Larry Altenbaumer, one of three SPP directors present at the meeting, weighed in on the issue as well. He advocated having RR172 presented to the MOPC, “where there’s better representation and broader membership.”
“MOPC can decide where it goes,” Altenbaumer said. “I don’t think sticking it in some working group is the right answer.”
“I want a policy decision from MOPC and the board,” Buffington said. “I want an up-and-down vote, where all members have an opportunity to vote on it. If the board ultimately approves it, or through modifications, my expectation is SPP will file it at FERC. … I would ask this group complete its work so I can move forward with my proposal.”
By codifying SPP’s zonal selection criteria in the Tariff, KCP&L says RR172 strikes a balance between attracting new transmission-owning customers to SPP and eliminating the ability for them to shift costs to existing members. The revision is intended to establish a bright line between the costs of legacy transmission and new facilities planned by SPP.
The SPC’s eventual agreement helped short-circuit a series of examples for how staff would handle zonal cost shifts under various scenarios. Staff’s suggestion that there was value in walking through six more examples following a lunch break left one stakeholder wide-eyed and slack-jawed in apparent horror.

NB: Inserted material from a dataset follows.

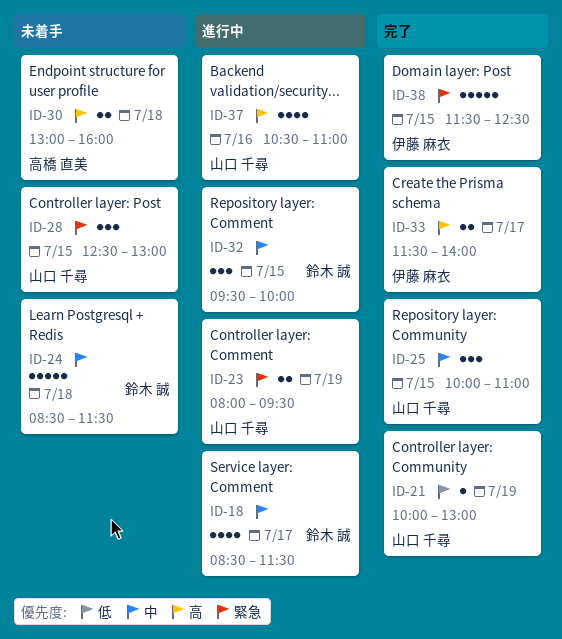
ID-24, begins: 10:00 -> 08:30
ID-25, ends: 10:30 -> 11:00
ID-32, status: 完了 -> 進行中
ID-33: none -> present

Staff has proposed zonal-placement criteria that included:
-
-
- Whether the facilities’ ATRR is less than the minimum zonal ATRR;
- The extent to which the facilities substantively increase the SPP footprint; and
- The extent to which the load served by the transferring facilities received network or long-term, firm point-to-point (PTP) service within existing zones before the transfer.
-
If not placed in a new zone, the facilities would be placed in an integration zone according to:
-
-
- The extent to which the facilities are embedded within an existing zone;
- The extent to which the facilities are already integrated with an existing zone; and
- The extent to which the load served by the transferring facilities received network or long-term, firm PTP service within each existing zone prior to the transfer.
-
Staff will continue working on assessments to determine whether a new member’s facilities meet minimum system reliability requirements, and whether they are similar in design to the integration zone’s facilities and are eligible for inclusion in the existing zonal TO’s ATRR.